Innovative optimization of parabolic cavitators: Improving hydrodynamic efficiency and supercavity qualitycavitatio

Minimizing drag on the cavitator is essential in hydrodynamic research and for improving the performance of objects used in marine environments. This study focuses on optimizing a parabolic cavitator and analyzing the cavities it generates in detail. First, the key factors for optimizing the cavitator were identified using the Taguchi method. Based on these factors, the three-dimensional shape of the cavitator was numerically simulated, and the hydrodynamic forces acting on it were calculated with consideration of cavitation. The optimized cavitator shape was then identified through further analysis using the Taguchi method and was experimentally tested to confirm its real-world performance. Subsequently, the characteristics of artificial cavitation behind the improved cavitator were examined both experimentally and numerically across various ventilation coefficients.
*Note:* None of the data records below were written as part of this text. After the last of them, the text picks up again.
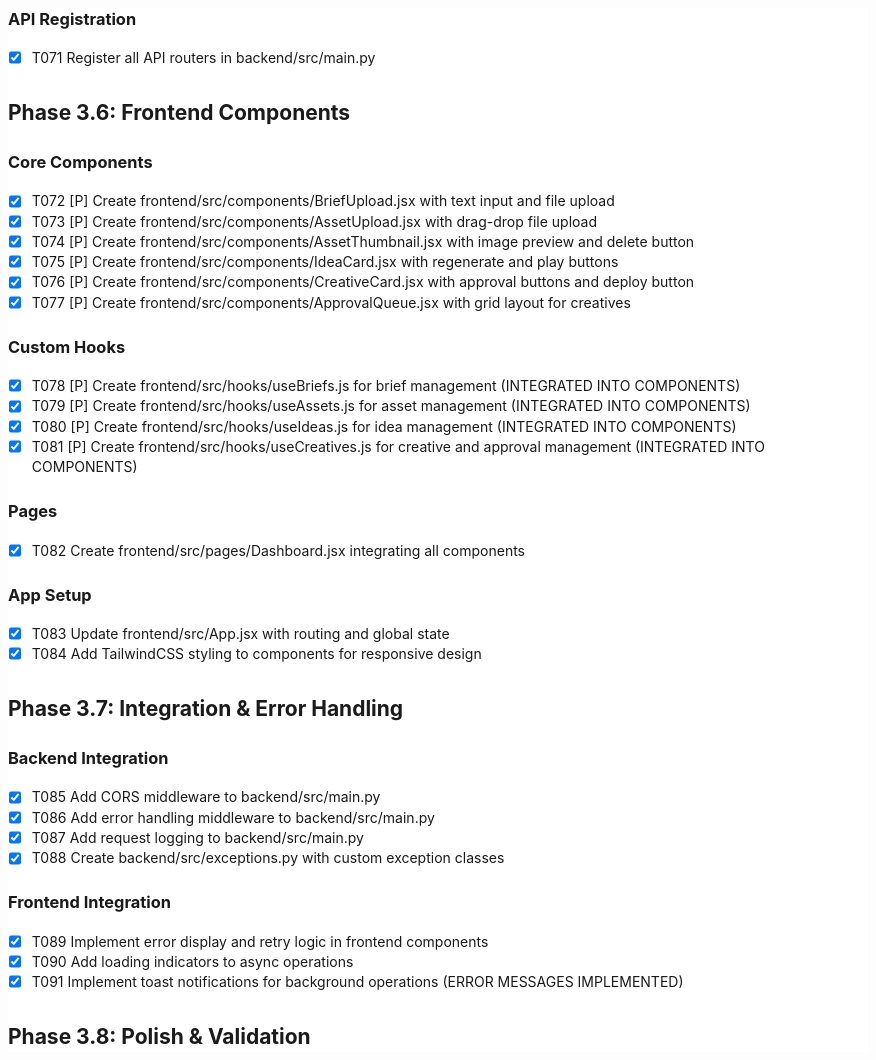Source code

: ### API Registration
- [x] T071 Register all API routers in backend/src/main.py

## Phase 3.6: Frontend Components

### Core Components
- [x] T072 [P] Create frontend/src/components/BriefUpload.jsx with text input and file upload
- [x] T073 [P] Create frontend/src/components/AssetUpload.jsx with drag-drop file upload
- [x] T074 [P] Create frontend/src/components/AssetThumbnail.jsx with image preview and delete button
- [x] T075 [P] Create frontend/src/components/IdeaCard.jsx with regenerate and play buttons
- [x] T076 [P] Create frontend/src/components/CreativeCard.jsx with approval buttons and deploy button
- [x] T077 [P] Create frontend/src/components/ApprovalQueue.jsx with grid layout for creatives

### Custom Hooks
- [x] T078 [P] Create frontend/src/hooks/useBriefs.js for brief management (INTEGRATED INTO COMPONENTS)
- [x] T079 [P] Create frontend/src/hooks/useAssets.js for asset management (INTEGRATED INTO COMPONENTS)
- [x] T080 [P] Create frontend/src/hooks/useIdeas.js for idea management (INTEGRATED INTO COMPONENTS)
- [x] T081 [P] Create frontend/src/hooks/useCreatives.js for creative and approval management (INTEGRATED INTO COMPONENTS)

### Pages
- [x] T082 Create frontend/src/pages/Dashboard.jsx integrating all components

### App Setup
- [x] T083 Update frontend/src/App.jsx with routing and global state
- [x] T084 Add TailwindCSS styling to components for responsive design

## Phase 3.7: Integration & Error Handling

### Backend Integration
- [x] T085 Add CORS middleware to backend/src/main.py
- [x] T086 Add error handling middleware to backend/src/main.py
- [x] T087 Add request logging to backend/src/main.py
- [x] T088 Create backend/src/exceptions.py with custom exception classes

### Frontend Integration
- [x] T089 Implement error display and retry logic in frontend components
- [x] T090 Add loading indicators to async operations
- [x] T091 Implement toast notifications for background operations (ERROR MESSAGES IMPLEMENTED)

## Phase 3.8: Polish & Validation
The experiments included high-speed imaging and pressure measurements to capture the dynamics of cavity formation and collapse, while numerical simulations were performed using a k-omega shear stress transport turbulence model and a volume of fluid approach to accurately predict the phase interface. The results highlight the importance of the cavitator's incidence angle and the distance from its nose to its base in the optimization process. Moreover, the analysis shows that pressure fluctuations are significantly more intense at the point where the cavity closes than within the cavity itself. Additionally, the findings indicate that the supercavity characteristics generated by this optimized cavitator are 10% better than those produced by other cavitators, contributing to reduced drag and improved hydrodynamic efficiency.